* **Work to do**: Copy the data below without changing a single character, leaving out the pictures.
_____
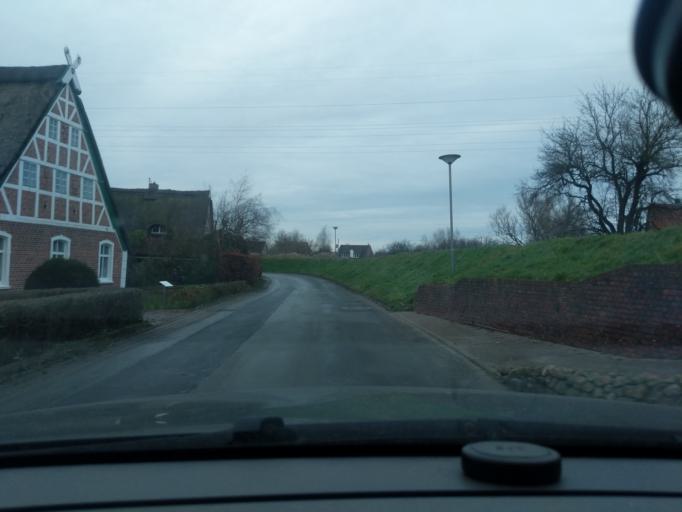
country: DE
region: Lower Saxony
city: Mittelnkirchen
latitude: 53.5361
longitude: 9.6124
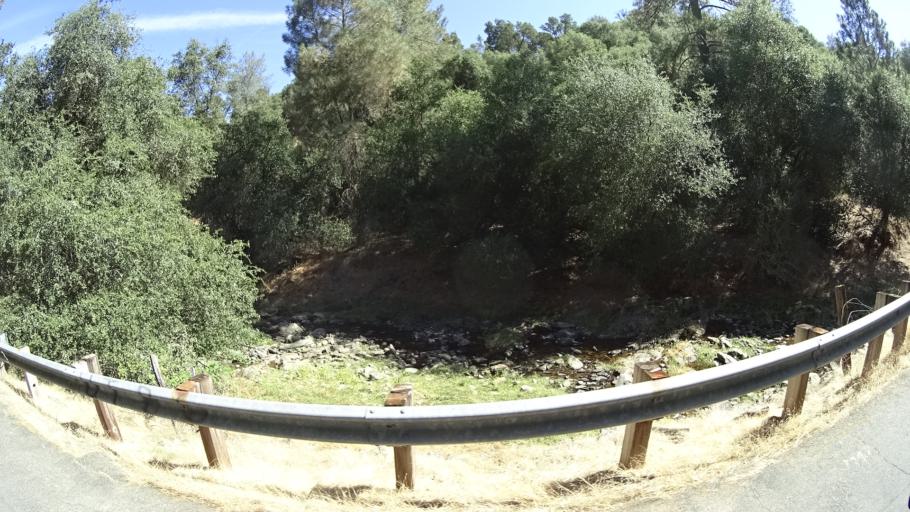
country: US
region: California
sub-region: Calaveras County
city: Angels Camp
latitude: 38.1459
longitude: -120.5694
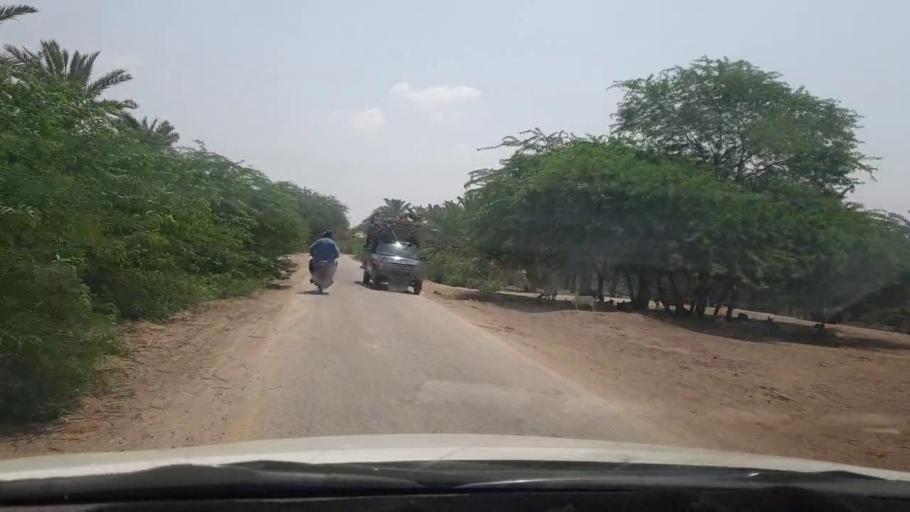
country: PK
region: Sindh
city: Khairpur
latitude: 27.5324
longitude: 68.8965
_____
* **Reply to the exercise**:
country: DE
region: Lower Saxony
city: Mittelnkirchen
latitude: 53.5361
longitude: 9.6124
country: US
region: California
sub-region: Calaveras County
city: Angels Camp
latitude: 38.1459
longitude: -120.5694
country: PK
region: Sindh
city: Khairpur
latitude: 27.5324
longitude: 68.8965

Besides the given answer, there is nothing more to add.